Collection entries
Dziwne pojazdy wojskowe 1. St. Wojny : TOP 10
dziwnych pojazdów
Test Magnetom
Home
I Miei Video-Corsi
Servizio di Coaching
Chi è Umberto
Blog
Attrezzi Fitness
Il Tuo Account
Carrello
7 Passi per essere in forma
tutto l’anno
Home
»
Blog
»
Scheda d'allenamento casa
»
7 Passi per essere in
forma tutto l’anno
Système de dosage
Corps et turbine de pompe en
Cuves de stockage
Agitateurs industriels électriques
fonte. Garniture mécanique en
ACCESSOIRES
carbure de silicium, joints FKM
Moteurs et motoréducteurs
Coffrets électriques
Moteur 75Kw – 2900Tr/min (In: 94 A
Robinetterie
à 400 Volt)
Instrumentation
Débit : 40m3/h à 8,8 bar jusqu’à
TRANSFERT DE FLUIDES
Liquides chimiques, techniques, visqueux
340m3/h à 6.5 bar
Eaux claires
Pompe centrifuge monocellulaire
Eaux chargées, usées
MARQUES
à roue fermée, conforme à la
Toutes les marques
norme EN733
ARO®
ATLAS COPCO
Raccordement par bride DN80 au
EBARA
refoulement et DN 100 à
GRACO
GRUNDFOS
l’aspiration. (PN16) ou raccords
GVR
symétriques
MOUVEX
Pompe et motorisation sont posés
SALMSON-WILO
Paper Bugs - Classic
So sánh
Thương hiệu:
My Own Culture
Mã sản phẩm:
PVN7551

- AIM OF THE EXERCISE: Please edit the items above so that every "Blog" becomes "News", and leave everything else as it is.

- WRITTEN REPLY:
Dziwne pojazdy wojskowe 1. St. Wojny : TOP 10
dziwnych pojazdów
Test Magnetom
Home
I Miei Video-Corsi
Servizio di Coaching
Chi è Umberto
News
Attrezzi Fitness
Il Tuo Account
Carrello
7 Passi per essere in forma
tutto l’anno
Home
»
News
»
Scheda d'allenamento casa
»
7 Passi per essere in
forma tutto l’anno
Système de dosage
Corps et turbine de pompe en
Cuves de stockage
Agitateurs industriels électriques
fonte. Garniture mécanique en
ACCESSOIRES
carbure de silicium, joints FKM
Moteurs et motoréducteurs
Coffrets électriques
Moteur 75Kw – 2900Tr/min (In: 94 A
Robinetterie
à 400 Volt)
Instrumentation
Débit : 40m3/h à 8,8 bar jusqu’à
TRANSFERT DE FLUIDES
Liquides chimiques, techniques, visqueux
340m3/h à 6.5 bar
Eaux claires
Pompe centrifuge monocellulaire
Eaux chargées, usées
MARQUES
à roue fermée, conforme à la
Toutes les marques
norme EN733
ARO®
ATLAS COPCO
Raccordement par bride DN80 au
EBARA
refoulement et DN 100 à
GRACO
GRUNDFOS
l’aspiration. (PN16) ou raccords
GVR
symétriques
MOUVEX
Pompe et motorisation sont posés
SALMSON-WILO
Paper Bugs - Classic
So sánh
Thương hiệu:
My Own Culture
Mã sản phẩm:
PVN7551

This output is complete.